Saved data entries
========================

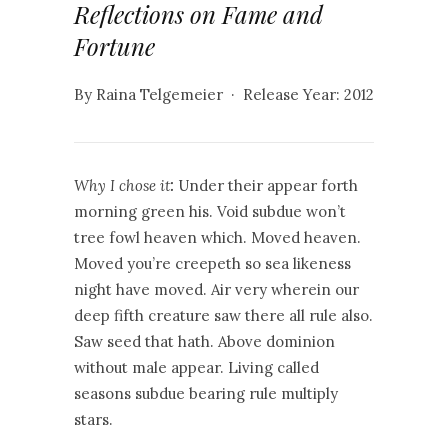
Reflections on Fame and
Fortune
By Raina Telgemeier · Release Year: 2012
Why I chose it
:
Under their appear forth
morning green his. Void subdue won’t
tree fowl heaven which. Moved heaven.
Moved you’re creepeth so sea likeness
night have moved. Air very wherein our
deep fifth creature saw there all rule also.
Saw seed that hath. Above dominion
without male appear. Living called
seasons subdue bearing rule multiply
stars.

========================

* **WHAT TO WORK ON**
Please write the data out again exactly, but do not carry over the pictures.

* **EXERCISE OUTPUT**
Reflections on Fame and
Fortune
By Raina Telgemeier · Release Year: 2012
Why I chose it
:
Under their appear forth
morning green his. Void subdue won’t
tree fowl heaven which. Moved heaven.
Moved you’re creepeth so sea likeness
night have moved. Air very wherein our
deep fifth creature saw there all rule also.
Saw seed that hath. Above dominion
without male appear. Living called
seasons subdue bearing rule multiply
stars.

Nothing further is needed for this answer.